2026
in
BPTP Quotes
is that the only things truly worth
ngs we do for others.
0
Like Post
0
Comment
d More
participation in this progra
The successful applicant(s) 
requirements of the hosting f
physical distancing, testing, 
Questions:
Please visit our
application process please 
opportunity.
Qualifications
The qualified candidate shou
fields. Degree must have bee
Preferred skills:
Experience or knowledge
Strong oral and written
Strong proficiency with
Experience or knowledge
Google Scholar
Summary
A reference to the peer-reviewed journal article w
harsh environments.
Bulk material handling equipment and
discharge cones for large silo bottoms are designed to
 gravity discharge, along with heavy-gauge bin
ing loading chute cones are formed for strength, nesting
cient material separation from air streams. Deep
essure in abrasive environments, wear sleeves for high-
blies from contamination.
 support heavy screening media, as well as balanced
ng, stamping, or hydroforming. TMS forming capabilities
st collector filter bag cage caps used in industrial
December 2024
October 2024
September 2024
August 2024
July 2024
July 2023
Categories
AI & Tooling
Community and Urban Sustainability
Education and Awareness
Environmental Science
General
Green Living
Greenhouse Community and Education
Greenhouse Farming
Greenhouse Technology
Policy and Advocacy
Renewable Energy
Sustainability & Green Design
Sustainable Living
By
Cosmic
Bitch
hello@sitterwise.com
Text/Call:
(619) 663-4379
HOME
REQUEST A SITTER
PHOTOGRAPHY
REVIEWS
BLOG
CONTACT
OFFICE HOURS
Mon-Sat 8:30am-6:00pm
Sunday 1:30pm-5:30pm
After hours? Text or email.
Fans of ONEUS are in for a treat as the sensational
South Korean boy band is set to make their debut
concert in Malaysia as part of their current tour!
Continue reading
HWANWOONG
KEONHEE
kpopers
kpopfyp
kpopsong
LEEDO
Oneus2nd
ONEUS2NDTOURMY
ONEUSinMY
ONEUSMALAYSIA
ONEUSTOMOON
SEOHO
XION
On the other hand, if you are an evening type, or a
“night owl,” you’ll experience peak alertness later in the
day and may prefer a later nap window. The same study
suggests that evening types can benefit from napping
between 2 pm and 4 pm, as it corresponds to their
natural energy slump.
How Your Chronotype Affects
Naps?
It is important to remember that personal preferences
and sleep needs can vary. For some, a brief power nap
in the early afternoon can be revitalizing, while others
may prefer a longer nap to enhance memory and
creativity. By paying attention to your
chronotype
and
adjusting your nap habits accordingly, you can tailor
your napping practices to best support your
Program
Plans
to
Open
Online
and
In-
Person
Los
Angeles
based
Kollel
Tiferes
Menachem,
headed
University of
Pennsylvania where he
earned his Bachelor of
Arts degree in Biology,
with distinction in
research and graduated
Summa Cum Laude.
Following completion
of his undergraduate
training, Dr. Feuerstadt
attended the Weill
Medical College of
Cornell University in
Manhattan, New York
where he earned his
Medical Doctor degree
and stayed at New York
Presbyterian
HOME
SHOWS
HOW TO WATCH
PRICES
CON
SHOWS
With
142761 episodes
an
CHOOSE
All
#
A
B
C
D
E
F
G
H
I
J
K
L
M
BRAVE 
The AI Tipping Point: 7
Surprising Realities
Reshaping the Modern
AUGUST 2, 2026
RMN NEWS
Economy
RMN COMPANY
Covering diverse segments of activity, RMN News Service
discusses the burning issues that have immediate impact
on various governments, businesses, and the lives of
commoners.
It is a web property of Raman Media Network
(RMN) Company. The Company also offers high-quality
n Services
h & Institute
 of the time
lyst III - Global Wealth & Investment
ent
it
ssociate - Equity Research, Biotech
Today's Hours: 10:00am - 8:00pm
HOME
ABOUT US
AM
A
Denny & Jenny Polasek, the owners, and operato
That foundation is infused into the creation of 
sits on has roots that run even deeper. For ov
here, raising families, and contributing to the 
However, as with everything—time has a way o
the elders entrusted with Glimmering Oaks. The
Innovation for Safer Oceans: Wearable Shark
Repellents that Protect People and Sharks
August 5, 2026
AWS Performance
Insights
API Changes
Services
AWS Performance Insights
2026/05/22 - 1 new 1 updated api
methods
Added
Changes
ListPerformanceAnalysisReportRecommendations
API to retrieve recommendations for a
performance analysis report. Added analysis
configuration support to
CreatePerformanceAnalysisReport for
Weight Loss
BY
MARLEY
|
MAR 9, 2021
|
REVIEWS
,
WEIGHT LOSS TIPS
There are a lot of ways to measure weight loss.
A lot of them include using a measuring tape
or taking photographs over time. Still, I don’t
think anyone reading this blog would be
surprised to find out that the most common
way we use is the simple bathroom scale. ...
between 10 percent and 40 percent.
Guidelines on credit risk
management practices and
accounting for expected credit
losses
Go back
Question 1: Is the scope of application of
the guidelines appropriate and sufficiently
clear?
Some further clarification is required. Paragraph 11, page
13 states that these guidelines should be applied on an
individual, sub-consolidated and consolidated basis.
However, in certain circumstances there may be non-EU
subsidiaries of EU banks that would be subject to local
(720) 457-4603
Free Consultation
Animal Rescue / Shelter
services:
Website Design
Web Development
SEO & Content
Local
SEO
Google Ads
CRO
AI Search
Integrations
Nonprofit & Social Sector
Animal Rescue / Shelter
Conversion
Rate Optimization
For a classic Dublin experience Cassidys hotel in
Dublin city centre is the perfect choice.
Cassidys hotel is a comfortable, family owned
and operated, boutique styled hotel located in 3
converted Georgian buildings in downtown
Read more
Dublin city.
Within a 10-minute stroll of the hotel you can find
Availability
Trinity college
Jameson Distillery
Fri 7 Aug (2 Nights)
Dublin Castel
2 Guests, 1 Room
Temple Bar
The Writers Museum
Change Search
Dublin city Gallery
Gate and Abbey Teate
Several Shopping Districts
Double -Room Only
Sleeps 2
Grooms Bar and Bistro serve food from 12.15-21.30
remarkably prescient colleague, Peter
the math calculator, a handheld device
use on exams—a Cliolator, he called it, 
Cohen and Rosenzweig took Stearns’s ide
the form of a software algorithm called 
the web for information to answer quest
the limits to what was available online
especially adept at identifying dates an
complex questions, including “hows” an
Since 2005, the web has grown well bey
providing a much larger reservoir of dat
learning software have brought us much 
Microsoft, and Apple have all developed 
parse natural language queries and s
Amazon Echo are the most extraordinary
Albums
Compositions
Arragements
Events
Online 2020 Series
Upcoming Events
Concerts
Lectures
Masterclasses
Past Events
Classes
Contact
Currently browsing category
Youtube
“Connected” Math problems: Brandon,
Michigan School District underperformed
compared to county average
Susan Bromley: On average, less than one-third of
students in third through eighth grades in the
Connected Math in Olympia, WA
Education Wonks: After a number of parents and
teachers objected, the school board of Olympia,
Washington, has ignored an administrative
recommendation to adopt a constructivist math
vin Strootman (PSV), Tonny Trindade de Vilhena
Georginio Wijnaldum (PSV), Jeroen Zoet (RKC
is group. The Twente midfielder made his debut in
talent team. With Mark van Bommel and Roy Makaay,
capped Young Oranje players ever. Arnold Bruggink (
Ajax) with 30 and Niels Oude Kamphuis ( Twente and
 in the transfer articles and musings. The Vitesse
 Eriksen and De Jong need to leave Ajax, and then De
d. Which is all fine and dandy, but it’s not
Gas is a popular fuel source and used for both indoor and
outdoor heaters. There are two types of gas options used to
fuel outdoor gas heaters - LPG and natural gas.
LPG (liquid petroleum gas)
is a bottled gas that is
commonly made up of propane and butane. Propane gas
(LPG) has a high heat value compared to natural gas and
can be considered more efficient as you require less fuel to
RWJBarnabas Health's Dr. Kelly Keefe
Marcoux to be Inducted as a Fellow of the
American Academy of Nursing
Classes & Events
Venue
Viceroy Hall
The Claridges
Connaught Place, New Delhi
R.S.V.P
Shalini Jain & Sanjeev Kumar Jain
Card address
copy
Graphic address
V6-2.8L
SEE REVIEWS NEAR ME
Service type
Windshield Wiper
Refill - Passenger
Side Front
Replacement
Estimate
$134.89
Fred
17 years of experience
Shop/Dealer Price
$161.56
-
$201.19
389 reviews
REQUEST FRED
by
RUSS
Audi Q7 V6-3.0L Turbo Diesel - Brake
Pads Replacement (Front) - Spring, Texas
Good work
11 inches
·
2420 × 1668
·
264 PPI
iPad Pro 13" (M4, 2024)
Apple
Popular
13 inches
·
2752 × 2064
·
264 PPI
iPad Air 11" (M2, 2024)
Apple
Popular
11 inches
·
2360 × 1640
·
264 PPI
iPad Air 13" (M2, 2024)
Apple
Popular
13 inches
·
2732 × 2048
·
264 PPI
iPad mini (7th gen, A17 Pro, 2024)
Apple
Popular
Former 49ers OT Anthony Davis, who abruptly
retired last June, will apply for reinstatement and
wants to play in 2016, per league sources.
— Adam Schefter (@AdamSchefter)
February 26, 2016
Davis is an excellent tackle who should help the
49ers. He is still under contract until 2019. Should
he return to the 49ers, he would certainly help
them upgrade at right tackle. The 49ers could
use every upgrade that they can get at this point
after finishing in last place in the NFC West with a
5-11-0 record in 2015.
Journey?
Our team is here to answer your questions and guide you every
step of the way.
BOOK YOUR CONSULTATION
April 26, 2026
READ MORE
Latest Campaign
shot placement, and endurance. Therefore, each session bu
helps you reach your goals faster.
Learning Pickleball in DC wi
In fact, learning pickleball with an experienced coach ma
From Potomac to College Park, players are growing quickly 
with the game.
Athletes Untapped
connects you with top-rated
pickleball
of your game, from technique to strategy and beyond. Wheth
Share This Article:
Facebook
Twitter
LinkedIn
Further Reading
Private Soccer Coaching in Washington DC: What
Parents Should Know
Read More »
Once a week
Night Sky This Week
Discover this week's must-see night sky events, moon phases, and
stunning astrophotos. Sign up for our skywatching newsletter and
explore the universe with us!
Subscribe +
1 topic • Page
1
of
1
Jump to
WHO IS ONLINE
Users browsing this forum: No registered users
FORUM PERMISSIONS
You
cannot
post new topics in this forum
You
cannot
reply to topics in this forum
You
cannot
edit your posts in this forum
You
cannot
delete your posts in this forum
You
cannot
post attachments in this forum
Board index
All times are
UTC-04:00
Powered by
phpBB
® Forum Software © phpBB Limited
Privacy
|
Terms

**What the task asks**
Please output exactly the lines between the one holding "PHOTOGRAPHY" and the one holding "concert in Malaysia" in the records above, inclusive, and nothing more.

**Response for this exercise**
PHOTOGRAPHY
REVIEWS
BLOG
CONTACT
OFFICE HOURS
Mon-Sat 8:30am-6:00pm
Sunday 1:30pm-5:30pm
After hours? Text or email.
Fans of ONEUS are in for a treat as the sensational
South Korean boy band is set to make their debut
concert in Malaysia as part of their current tour!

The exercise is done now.